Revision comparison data

○ ○ ○ ○

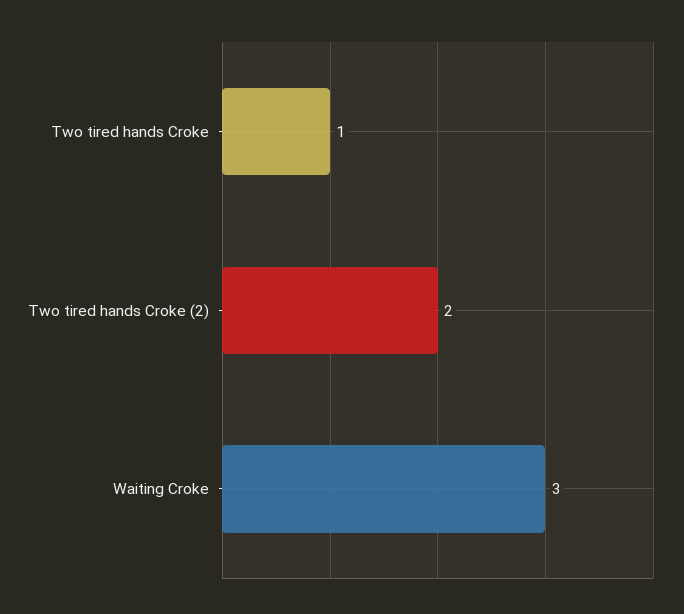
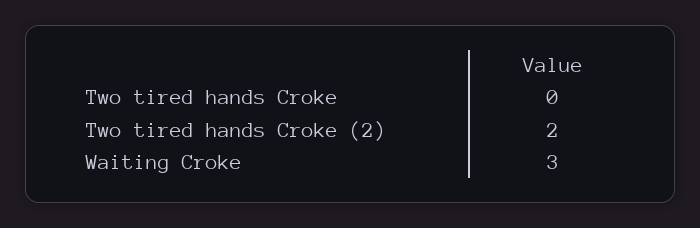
Two tired hands Croke: 1 -> 0

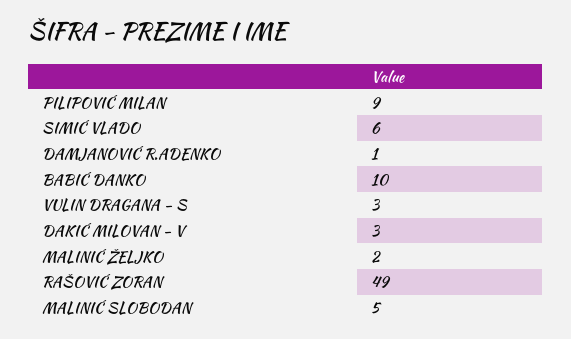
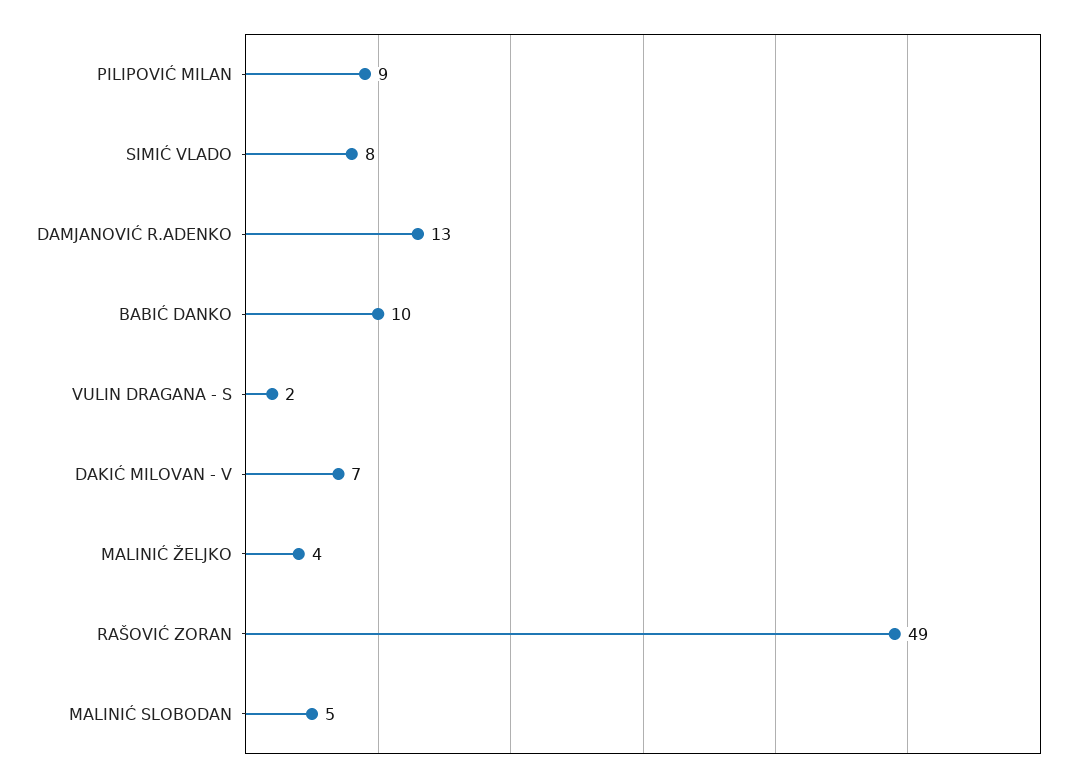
SIMIĆ VLADO: 6 -> 8
DAMJANOVIĆ R.ADENKO: 1 -> 13
VULIN DRAGANA - S: 3 -> 2
DAKIĆ MILOVAN - V: 3 -> 7
MALINIĆ ŽELJKO: 2 -> 4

○ ○ ○ ○

▶ [EXERCISE INSTRUCTIONS]: The answer should be the records above, unchanged, with the pictures omitted.

▶ [RESPONSE BELOW]:
Two tired hands Croke: 1 -> 0

SIMIĆ VLADO: 6 -> 8
DAMJANOVIĆ R.ADENKO: 1 -> 13
VULIN DRAGANA - S: 3 -> 2
DAKIĆ MILOVAN - V: 3 -> 7
MALINIĆ ŽELJKO: 2 -> 4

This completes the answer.